The land supply argument is very simple: if you restrict land use, you end up with reduced supply. This further adds additional compliance costs, and the restrictions inevitably leads to insufficient land being available (compared with the natural equilibrium that would have been achieved). The outcome is further compounded by the problem of ‘landbanking’, which is where you’ve achieved government grace (they’ve said you may develop your land), but you can then just sit on the property and watch its value rise (as insufficient land continues to push up your nominal value), rather than actually develop. This mess has been created, primarily, because people have surrendered their right to develop their land on the basis that there must be ‘some control’ (as mayoral aspirant Phil Goff has said very recently). Beyond that, in surrendering our rights, the central government decided it was a great idea to give such an important task (the economic development of land) to the most competent and qualified people in New Zealand…local government officials and councillors. As can be imagined, it’s worked swimmingly since then onwards. Since the RMA was passed, what has been the compounded rate of house price decreases, again?

The second component is interest rates, thanks to operating monetarist policies (I am not getting conspiracy theorist here, just talking about central banks trying to ‘manage’ interest rates). Instead of banks, lenders, borrowers, etc. setting interest rates purely based on market mechanisms, the State has taken a lot of this role upon itself (hence people watching the OCR so closely). The effect has been that successive governments have been able to operate terrible fiscal policies, which can be covered up (for a time) by lower interest rates. The Government has increased your taxes, successively, for how many years? How much has been borrowee at enviably low interest rates? Don’t worry about it, your house ‘value’ has doubled, and you can now borrow at 4.99% for 5-years. You don’t need to save for that car you want, you can just borrow and pay it back later (something I’ve just done recently – so I am not without sin here). This allows the NZ economy to ‘continue along’, irrespective of whether we’ve faced a continued squeeze or not (although, as I said, it cannot last forever). The Government can continue to pretend things are fine, irrespective of a continued fiscal expansion, and can even announce no ‘tax cuts’ this term of Parliament (and it won’t have the same dent such a policy once would have, as if things get bad, the Reserve Bank can just cut interest rates a wee bit more). Thus, the State can continue creating large economic imbalances and it can be plastered over (for now).

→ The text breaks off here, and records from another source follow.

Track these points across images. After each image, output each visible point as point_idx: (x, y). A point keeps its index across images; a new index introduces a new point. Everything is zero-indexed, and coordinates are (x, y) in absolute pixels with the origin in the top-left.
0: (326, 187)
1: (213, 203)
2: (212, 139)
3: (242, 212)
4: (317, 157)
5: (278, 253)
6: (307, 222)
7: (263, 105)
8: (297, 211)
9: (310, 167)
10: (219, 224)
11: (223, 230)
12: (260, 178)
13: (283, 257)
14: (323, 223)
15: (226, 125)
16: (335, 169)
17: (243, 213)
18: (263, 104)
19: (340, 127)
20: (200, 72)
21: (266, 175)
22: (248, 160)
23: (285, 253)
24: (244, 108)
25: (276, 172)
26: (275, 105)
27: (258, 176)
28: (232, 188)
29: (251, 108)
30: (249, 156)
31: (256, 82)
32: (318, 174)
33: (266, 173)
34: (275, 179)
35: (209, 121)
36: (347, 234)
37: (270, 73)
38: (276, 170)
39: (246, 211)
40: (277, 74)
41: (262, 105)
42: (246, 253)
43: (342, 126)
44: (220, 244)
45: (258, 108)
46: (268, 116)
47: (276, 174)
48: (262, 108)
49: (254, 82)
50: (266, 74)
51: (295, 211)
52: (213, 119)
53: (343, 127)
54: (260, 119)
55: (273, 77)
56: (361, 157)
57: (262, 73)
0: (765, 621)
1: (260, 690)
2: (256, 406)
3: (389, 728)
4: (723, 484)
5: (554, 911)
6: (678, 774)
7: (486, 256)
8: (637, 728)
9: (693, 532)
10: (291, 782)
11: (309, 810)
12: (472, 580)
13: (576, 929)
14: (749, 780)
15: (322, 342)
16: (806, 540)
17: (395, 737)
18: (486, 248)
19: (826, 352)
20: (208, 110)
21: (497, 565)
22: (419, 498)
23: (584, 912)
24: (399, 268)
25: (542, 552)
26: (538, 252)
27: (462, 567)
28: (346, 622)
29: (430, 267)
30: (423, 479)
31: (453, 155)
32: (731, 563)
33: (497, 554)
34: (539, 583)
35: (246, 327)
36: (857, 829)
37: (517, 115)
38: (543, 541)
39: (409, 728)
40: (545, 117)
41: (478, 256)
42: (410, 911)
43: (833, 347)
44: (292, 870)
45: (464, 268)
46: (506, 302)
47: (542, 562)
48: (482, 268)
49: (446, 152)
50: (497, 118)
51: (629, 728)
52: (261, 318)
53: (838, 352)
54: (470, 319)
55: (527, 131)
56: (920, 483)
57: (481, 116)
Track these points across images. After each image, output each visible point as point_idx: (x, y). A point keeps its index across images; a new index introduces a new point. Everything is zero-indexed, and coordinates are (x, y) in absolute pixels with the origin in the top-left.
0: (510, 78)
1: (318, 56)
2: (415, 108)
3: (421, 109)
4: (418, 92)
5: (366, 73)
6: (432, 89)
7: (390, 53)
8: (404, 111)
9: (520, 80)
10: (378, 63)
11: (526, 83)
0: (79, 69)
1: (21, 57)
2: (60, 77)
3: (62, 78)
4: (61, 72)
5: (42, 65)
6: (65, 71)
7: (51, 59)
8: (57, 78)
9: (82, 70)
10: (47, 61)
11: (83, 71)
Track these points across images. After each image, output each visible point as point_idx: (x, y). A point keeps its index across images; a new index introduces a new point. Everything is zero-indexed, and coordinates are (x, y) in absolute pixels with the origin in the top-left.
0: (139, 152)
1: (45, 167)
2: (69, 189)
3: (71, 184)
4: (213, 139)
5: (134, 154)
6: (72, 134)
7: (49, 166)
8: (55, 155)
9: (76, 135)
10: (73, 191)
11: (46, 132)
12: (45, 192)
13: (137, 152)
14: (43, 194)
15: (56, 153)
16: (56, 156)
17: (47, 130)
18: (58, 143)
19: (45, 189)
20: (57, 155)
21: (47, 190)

Now, this doesn’t mean that central banks have no part to play in our economy, but the same as the supply side has been fundamentally buggered through limiting land supply, so has the demand side been buggered through perpetually low interest rates (although, I am aware, NZ rates were very high in the earlier part of the 2000s). Without interest rates being a mechanism to wash-over poor fiscal policies (which we call ‘good’ policies because alternative parties have even worse ones), we’d actually have to face the music much earlier. In the meantime, we can continue to screw the poor (and particularly the young) as we keep their taxes higher than they need to be, while also making it nearly impossible to own a house (‘Don’t worry, interest rates are low, you just need to now save a $200,000 deposit and then the bank will give you a loan…’).

So there should be some fun times ahead, should anyone ever attempt to unravel the mess (or it comes to a screeching halt). The biggest problem, as I see it, is that the bigger the property ‘boom’, the harder it is to put in place any remedies (as wiping out 400k of nominal equity off my house is going to sting, and even that will yield reasonably unaffordable housing).